### Aim of the exercise
Transcribe every line of text in the data below, keeping each line unchanged and in its original order.

*** Provided data Section Begins ***

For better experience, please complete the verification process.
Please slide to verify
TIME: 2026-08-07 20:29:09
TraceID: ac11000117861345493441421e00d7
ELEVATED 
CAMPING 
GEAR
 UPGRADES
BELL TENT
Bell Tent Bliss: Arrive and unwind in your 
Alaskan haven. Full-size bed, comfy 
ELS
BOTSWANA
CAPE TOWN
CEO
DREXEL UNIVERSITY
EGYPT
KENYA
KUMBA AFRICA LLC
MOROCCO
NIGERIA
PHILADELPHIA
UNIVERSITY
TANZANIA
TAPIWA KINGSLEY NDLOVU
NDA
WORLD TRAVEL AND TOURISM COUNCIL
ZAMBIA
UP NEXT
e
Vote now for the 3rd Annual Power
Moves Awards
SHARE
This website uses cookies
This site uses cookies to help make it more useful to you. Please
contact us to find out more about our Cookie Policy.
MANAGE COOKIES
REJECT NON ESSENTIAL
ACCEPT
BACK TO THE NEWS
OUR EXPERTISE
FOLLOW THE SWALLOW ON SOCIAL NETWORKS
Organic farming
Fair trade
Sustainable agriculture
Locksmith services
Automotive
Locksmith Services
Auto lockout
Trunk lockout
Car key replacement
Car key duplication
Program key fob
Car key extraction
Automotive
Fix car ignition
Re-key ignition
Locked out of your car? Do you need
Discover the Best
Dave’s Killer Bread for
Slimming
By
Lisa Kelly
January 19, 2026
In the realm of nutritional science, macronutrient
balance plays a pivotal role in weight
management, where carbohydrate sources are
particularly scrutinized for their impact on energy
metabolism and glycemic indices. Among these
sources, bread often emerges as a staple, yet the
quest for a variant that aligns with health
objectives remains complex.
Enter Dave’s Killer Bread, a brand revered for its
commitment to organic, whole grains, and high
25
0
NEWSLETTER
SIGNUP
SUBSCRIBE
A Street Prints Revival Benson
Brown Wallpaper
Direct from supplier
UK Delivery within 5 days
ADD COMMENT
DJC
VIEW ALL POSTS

*** Provided data Section Ends ***

### Response to this task
For better experience, please complete the verification process.
Please slide to verify
TIME: 2026-08-07 20:29:09
TraceID: ac11000117861345493441421e00d7
ELEVATED 
CAMPING 
GEAR
 UPGRADES
BELL TENT
Bell Tent Bliss: Arrive and unwind in your 
Alaskan haven. Full-size bed, comfy 
ELS
BOTSWANA
CAPE TOWN
CEO
DREXEL UNIVERSITY
EGYPT
KENYA
KUMBA AFRICA LLC
MOROCCO
NIGERIA
PHILADELPHIA
UNIVERSITY
TANZANIA
TAPIWA KINGSLEY NDLOVU
NDA
WORLD TRAVEL AND TOURISM COUNCIL
ZAMBIA
UP NEXT
e
Vote now for the 3rd Annual Power
Moves Awards
SHARE
This website uses cookies
This site uses cookies to help make it more useful to you. Please
contact us to find out more about our Cookie Policy.
MANAGE COOKIES
REJECT NON ESSENTIAL
ACCEPT
BACK TO THE NEWS
OUR EXPERTISE
FOLLOW THE SWALLOW ON SOCIAL NETWORKS
Organic farming
Fair trade
Sustainable agriculture
Locksmith services
Automotive
Locksmith Services
Auto lockout
Trunk lockout
Car key replacement
Car key duplication
Program key fob
Car key extraction
Automotive
Fix car ignition
Re-key ignition
Locked out of your car? Do you need
Discover the Best
Dave’s Killer Bread for
Slimming
By
Lisa Kelly
January 19, 2026
In the realm of nutritional science, macronutrient
balance plays a pivotal role in weight
management, where carbohydrate sources are
particularly scrutinized for their impact on energy
metabolism and glycemic indices. Among these
sources, bread often emerges as a staple, yet the
quest for a variant that aligns with health
objectives remains complex.
Enter Dave’s Killer Bread, a brand revered for its
commitment to organic, whole grains, and high
25
0
NEWSLETTER
SIGNUP
SUBSCRIBE
A Street Prints Revival Benson
Brown Wallpaper
Direct from supplier
UK Delivery within 5 days
ADD COMMENT
DJC
VIEW ALL POSTS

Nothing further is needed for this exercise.